Do try this at home!

Take a Slinky or a generic version thereof — the bigger, the better. Find a balcony or window a few stories above ground, making sure that outside, there aren’t any passersby coming. Dangle the Slinky out the window until it is mostly still. You’ll want the other end of the Slinky to be about half way to the ground — if it isn’t, go up another few stories. If you have the required distance, count to five and let the Slinky go.

The top will fall. The bottom will wait until the top gets there.

Don’t have a Slinky handy? Or can’t get to a third story window? Watch the video below (or check out this animated gif):

See? The top falls. The bottom waits.

What’s going on here? The Slinky comes with a small, barely visible jet pack which allows– no, wait. It’s just physics, even if counterintuitively so.

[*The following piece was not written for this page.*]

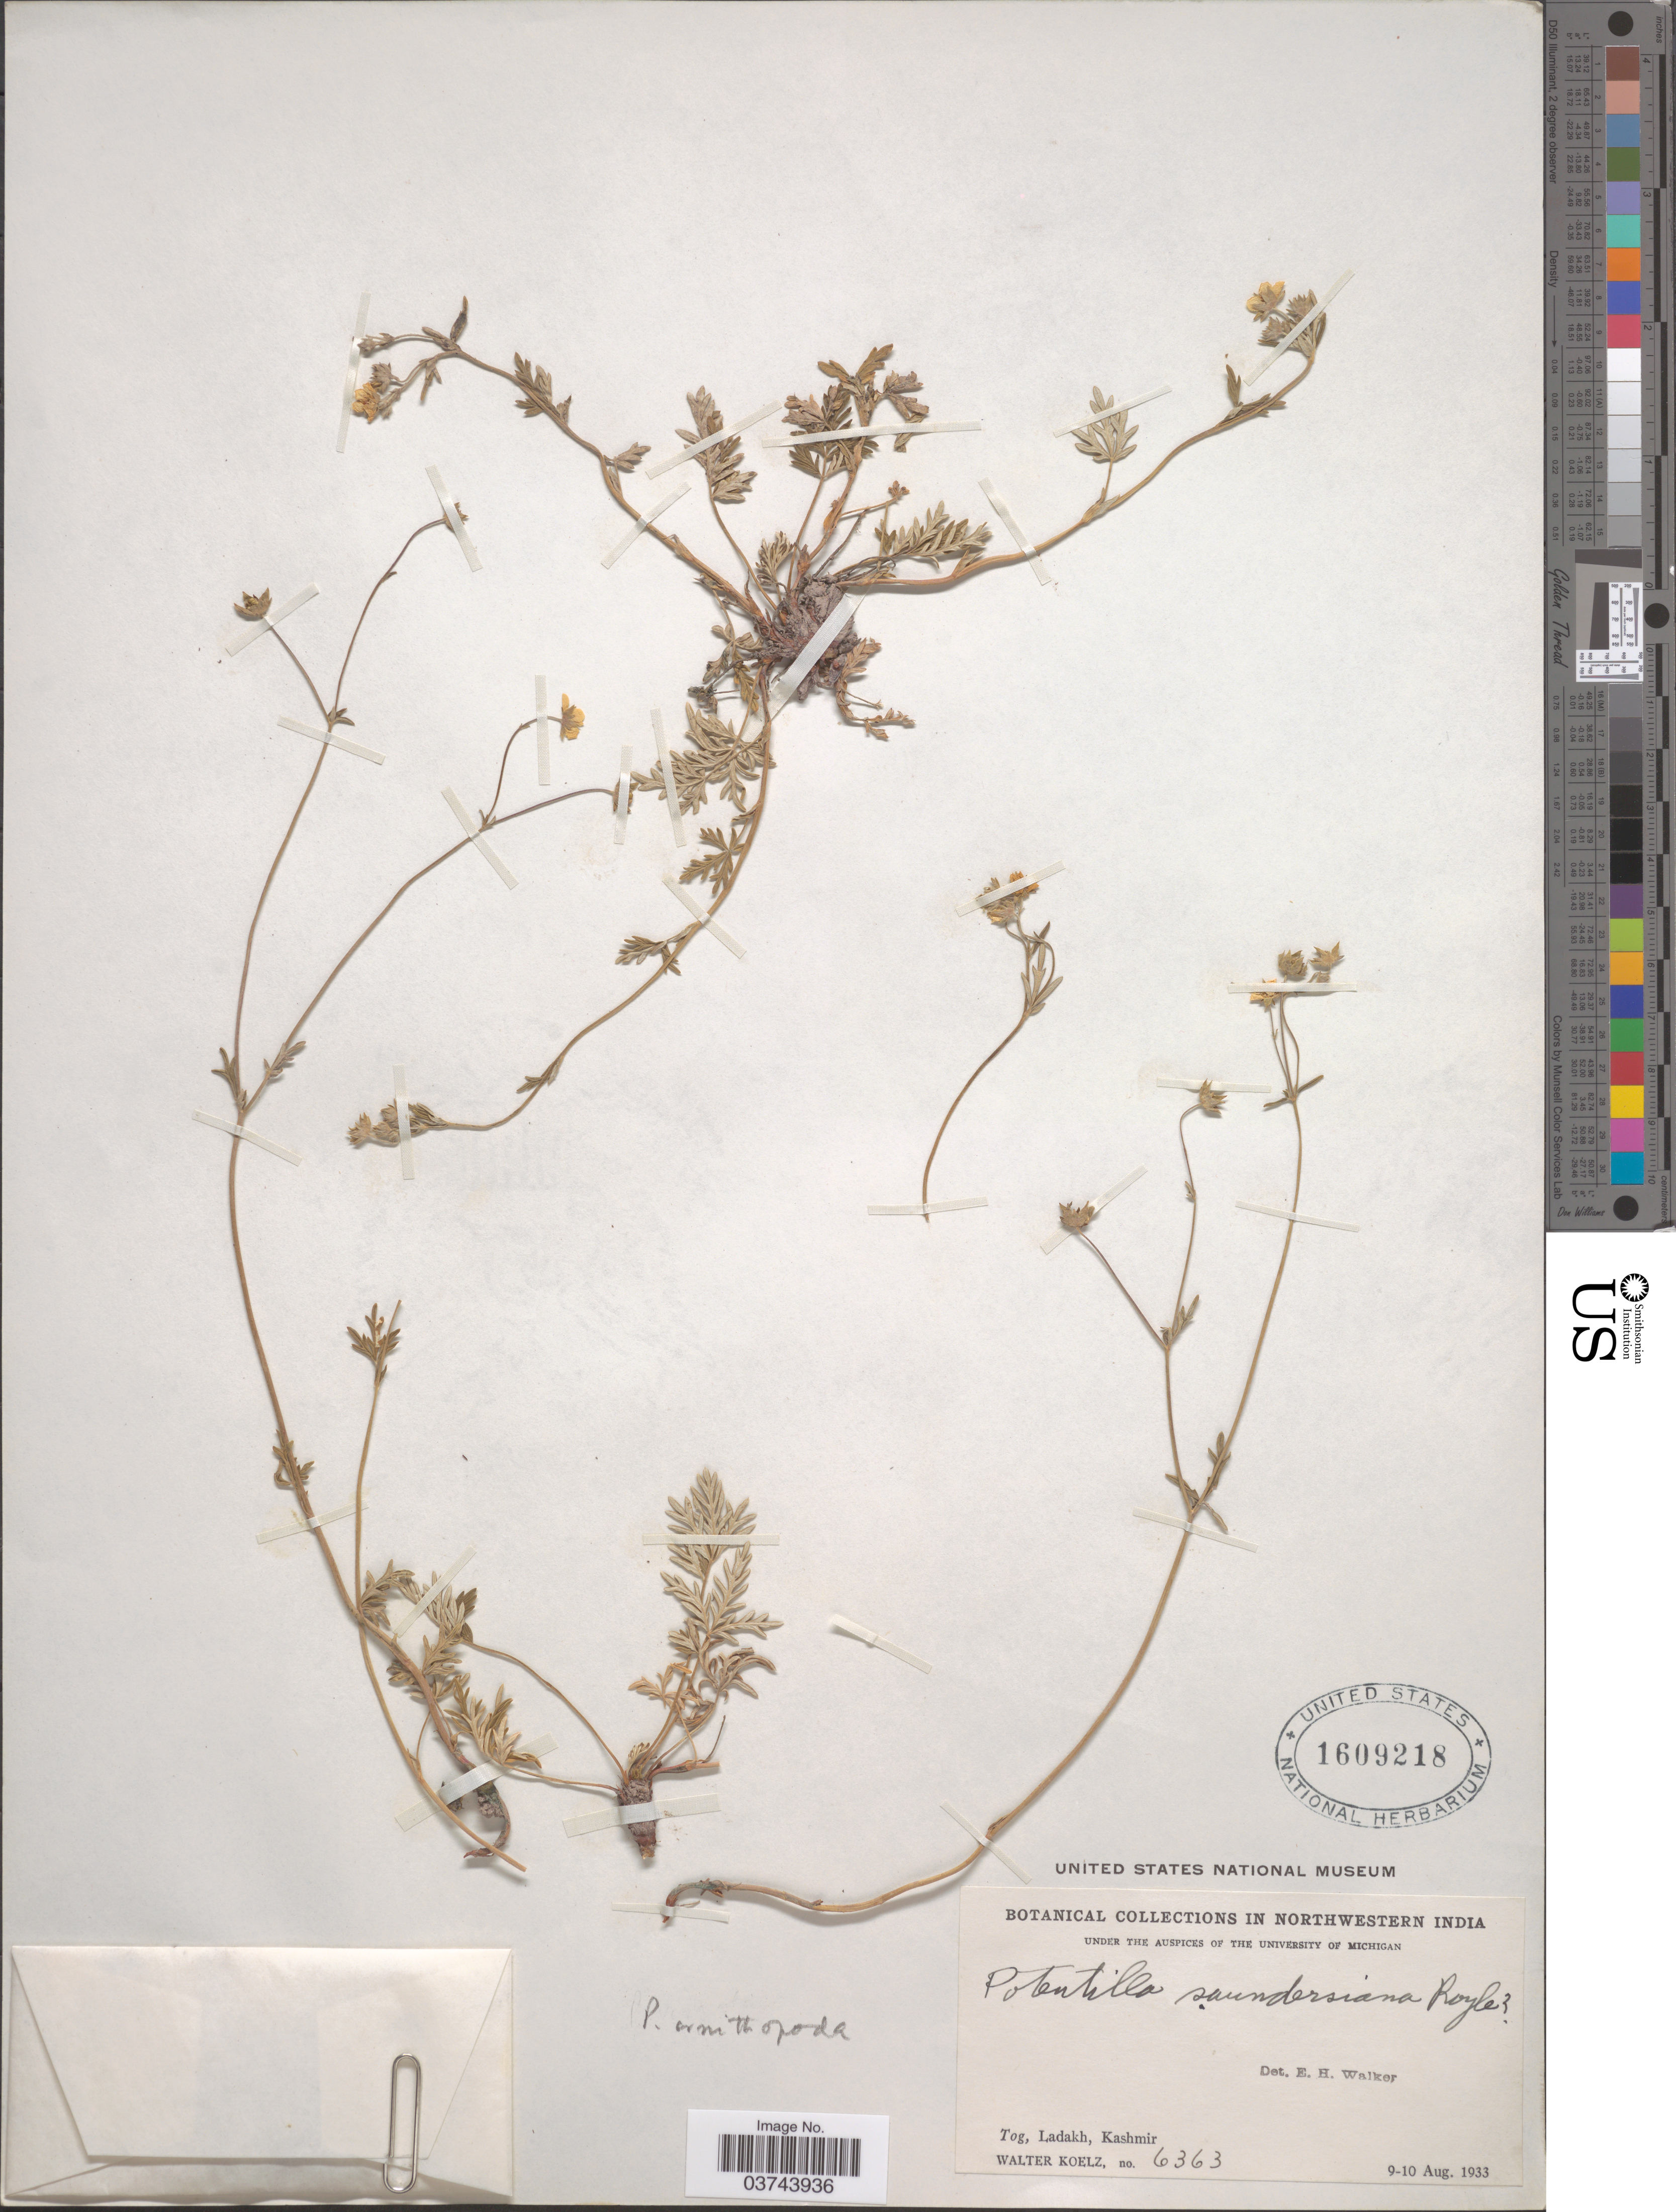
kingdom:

Let’s start with gravity. Drop something — a ball, your cell phone (which certainly happens all too often), a Slinky, or anything, and gravity will start to pull it down. That’s pretty straightforward. It’s why the top of the Slinky immediately falls once released, and it’s why we expect the rest of the Slinky to fall as well. But that’s not the only force acting on the Slinky. There’s also the tension in the spring.

From the perspective of the Slinky’s bottom, the tension is an upward force. Literally, the tension is pulling the bottom of the Slinky back up toward the top. When you are holding the top end of the Slinky, tension is what keeps it from unraveling entirely and falling to the ground as it stretches and dangles. When you drop it, the spring’s tension doesn’t just disappear, It’s still there and, in this case, pulling up at the same rate that gravity is pulling it downward. So the bottom stays in place as the Slinky compresses.

But in the end, gravity wins. When the top and bottom meet, the tension goes to zero, and the bottom of the Slinky joins the top in its descent back to the ground.